MATERIAL:
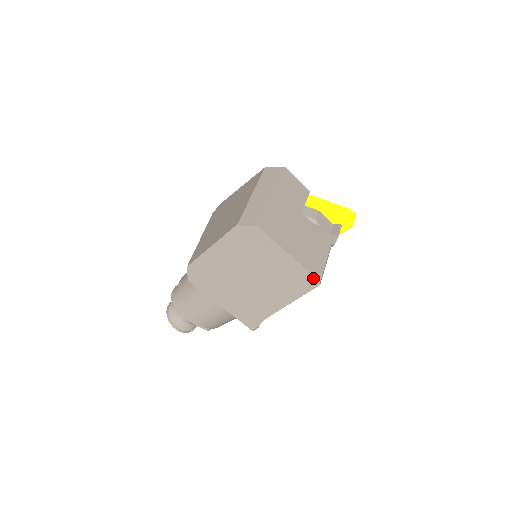
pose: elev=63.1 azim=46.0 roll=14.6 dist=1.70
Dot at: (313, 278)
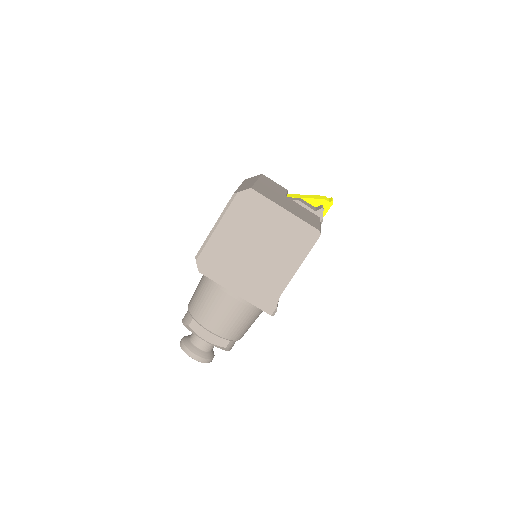
Dot at: (313, 229)
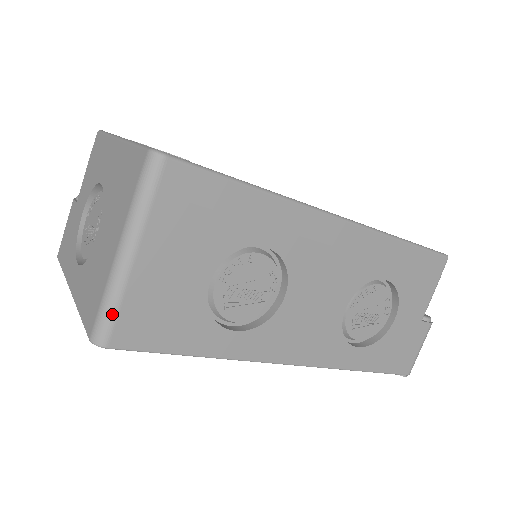
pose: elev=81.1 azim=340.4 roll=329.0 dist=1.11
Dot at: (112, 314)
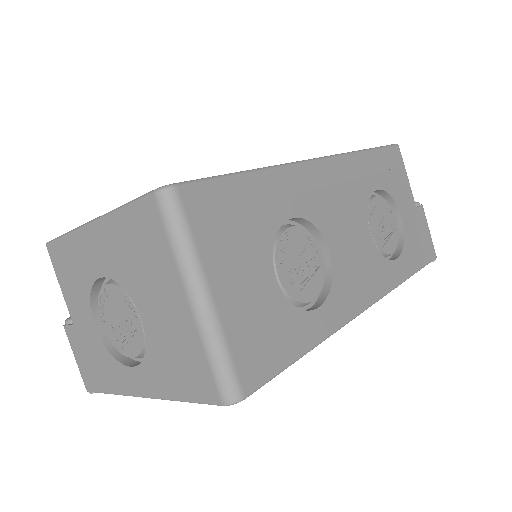
Dot at: (228, 363)
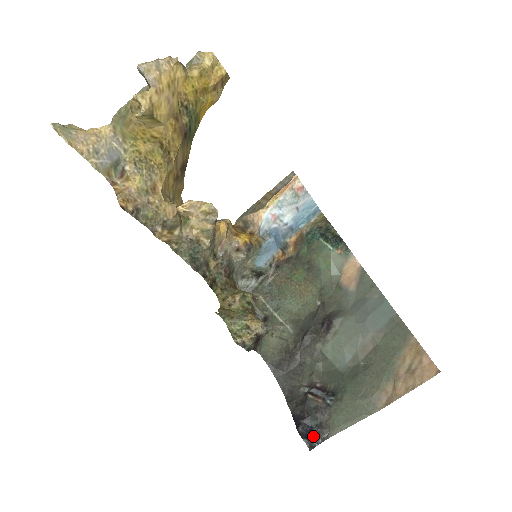
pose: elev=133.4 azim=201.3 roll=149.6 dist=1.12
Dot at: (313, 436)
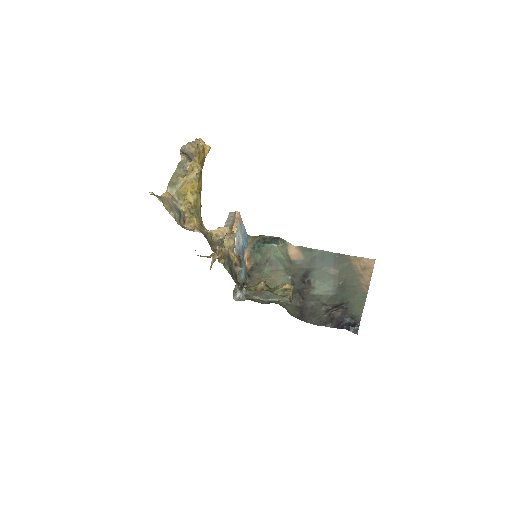
Dot at: (354, 325)
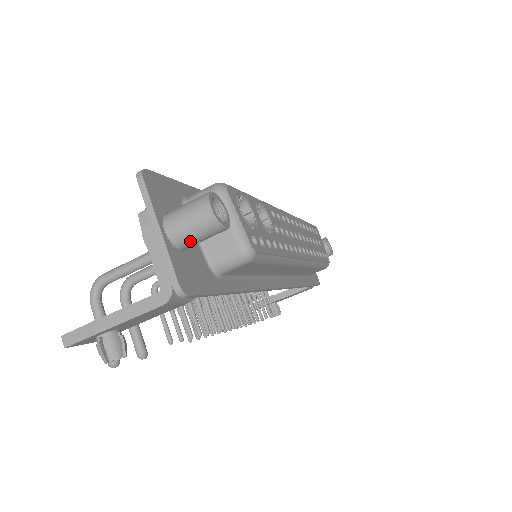
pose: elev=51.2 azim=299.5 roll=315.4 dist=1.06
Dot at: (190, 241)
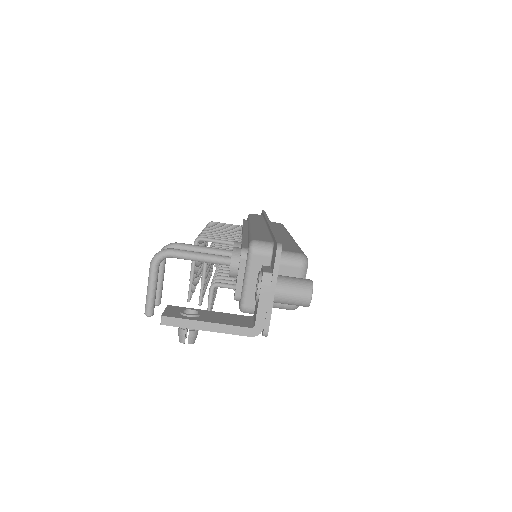
Dot at: (283, 303)
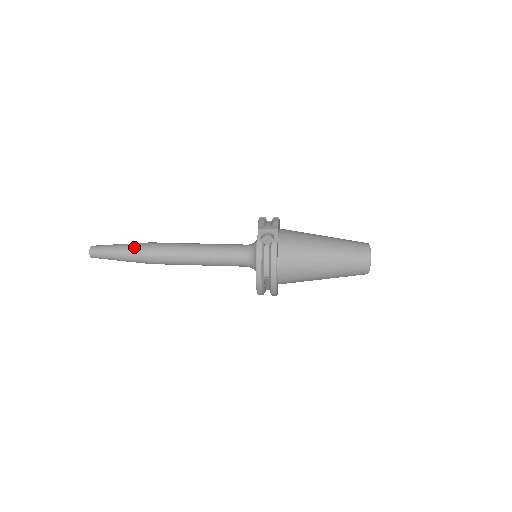
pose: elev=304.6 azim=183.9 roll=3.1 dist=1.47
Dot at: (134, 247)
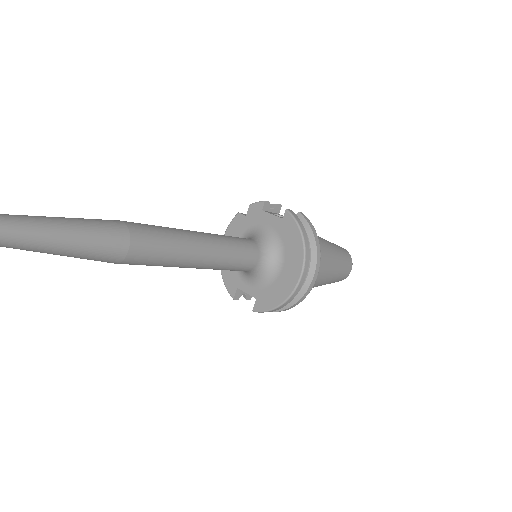
Dot at: (96, 219)
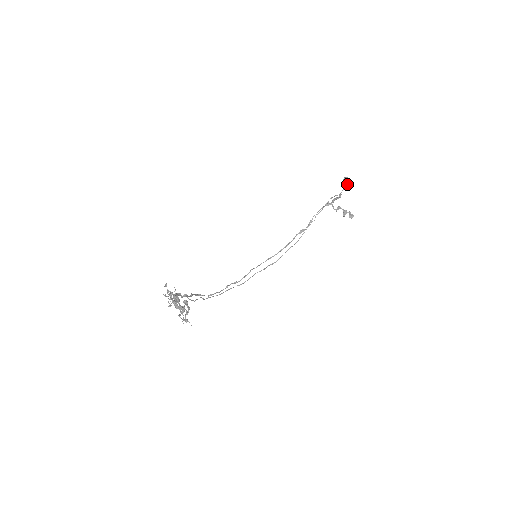
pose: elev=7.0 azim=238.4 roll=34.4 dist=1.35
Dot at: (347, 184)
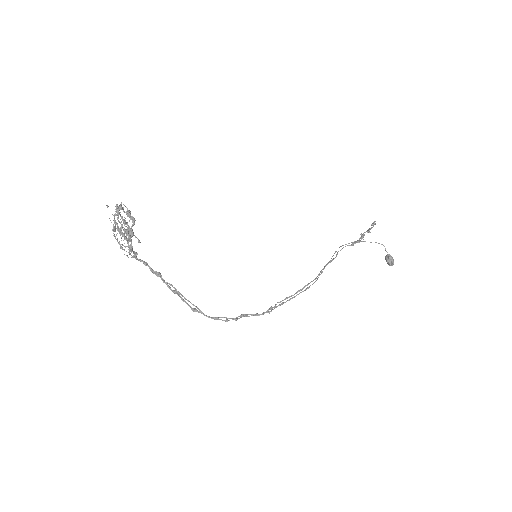
Dot at: (390, 258)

JOB:
Rewrite the listing above with "pose" swapped for "view" and every other line unchanged. Omit the pictures.

FINISHED ANSWER:
view: elev=63.1 azim=46.0 roll=14.6 dist=1.70
Dot at: (313, 278)
Dot at: (313, 229)
view: elev=81.1 azim=340.4 roll=329.0 dist=1.11
Dot at: (112, 314)
Dot at: (228, 363)
view: elev=133.4 azim=201.3 roll=149.6 dist=1.12
Dot at: (313, 436)
Dot at: (354, 325)
view: elev=51.2 azim=299.5 roll=315.4 dist=1.06
Dot at: (190, 241)
Dot at: (283, 303)
view: elev=304.6 azim=183.9 roll=3.1 dist=1.47
Dot at: (134, 247)
Dot at: (96, 219)
view: elev=7.0 azim=238.4 roll=34.4 dist=1.35
Dot at: (347, 184)
Dot at: (390, 258)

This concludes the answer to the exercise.